2. Sentirnos culpables – Este segundo error tiene que ver con los sentimientos.  Las mujeres hemos desarrollado la capacidad de sentirnos culpable por casi todo.  Si dedico tiempo para mi, si estudio en las noches, si estoy fuera en el fin de semana, si trabajo fuera y para mi sorpresa hay madres que no trabajan fuera y se sienten culpables por no pasar el suficiente tiempo con sus hijos.  Las mujeres somos expertas haciéndonos historias en nuestra cabeza que nos creemos. Esa son las historias de culpa que nos paralizan y nos nos permiten avanzar. Identifica tus historias y reconoce las que no aportan nada a tu proceso de emprender pues esas son las que borrarás de tu cabeza.
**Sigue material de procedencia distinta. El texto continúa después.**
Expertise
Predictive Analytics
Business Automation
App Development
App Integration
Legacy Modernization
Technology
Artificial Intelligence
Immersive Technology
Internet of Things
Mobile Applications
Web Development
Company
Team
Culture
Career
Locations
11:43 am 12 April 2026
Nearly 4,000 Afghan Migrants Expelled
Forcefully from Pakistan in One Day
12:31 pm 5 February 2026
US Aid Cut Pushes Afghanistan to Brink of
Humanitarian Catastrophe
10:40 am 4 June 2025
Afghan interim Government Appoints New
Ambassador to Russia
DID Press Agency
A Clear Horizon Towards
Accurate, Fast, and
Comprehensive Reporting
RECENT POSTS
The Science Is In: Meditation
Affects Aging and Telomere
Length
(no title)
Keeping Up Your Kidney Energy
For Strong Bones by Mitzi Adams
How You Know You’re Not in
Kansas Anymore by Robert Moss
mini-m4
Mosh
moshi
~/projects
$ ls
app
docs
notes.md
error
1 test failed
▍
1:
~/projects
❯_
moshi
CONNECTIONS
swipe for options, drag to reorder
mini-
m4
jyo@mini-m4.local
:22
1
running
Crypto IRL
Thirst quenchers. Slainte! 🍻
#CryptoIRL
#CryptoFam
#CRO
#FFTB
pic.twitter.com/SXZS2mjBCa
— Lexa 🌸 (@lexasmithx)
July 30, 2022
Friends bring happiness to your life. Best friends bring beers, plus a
3. Complacer a la familia y dedicarle tiempo – Este tercer error tiene que ver con lo que la sociedad espera de nosotras. Nos enseñan que la mujer debe estar al cien por ciento para su familia y no hacerlo es sinónimo de que estamos descuidándolos. Incluso nos sentimos que si dedicamos tiempo a nuestros proyectos estamos siendo egoístas porque como mujeres debemos complacer a nuestra familia y dejar a un lado lo que quiero y siento. Nada más lejos de la verdad. Dedicar tiempo a nuestros sueños significa que me amo y de la única manera que puedo complacer a mi familia es complaciéndome a mi. Para evitar que sientas que no dedicas tiempo a tu familia te recomiendo que estructures bien tu tiempo y separes en tu agenda el tiempo para tu trabajo, para tu nuevo proyecto, para tu esposo y para tus hijos. De esta manera te sentirás más aliviada y verás que podrás hacerlo.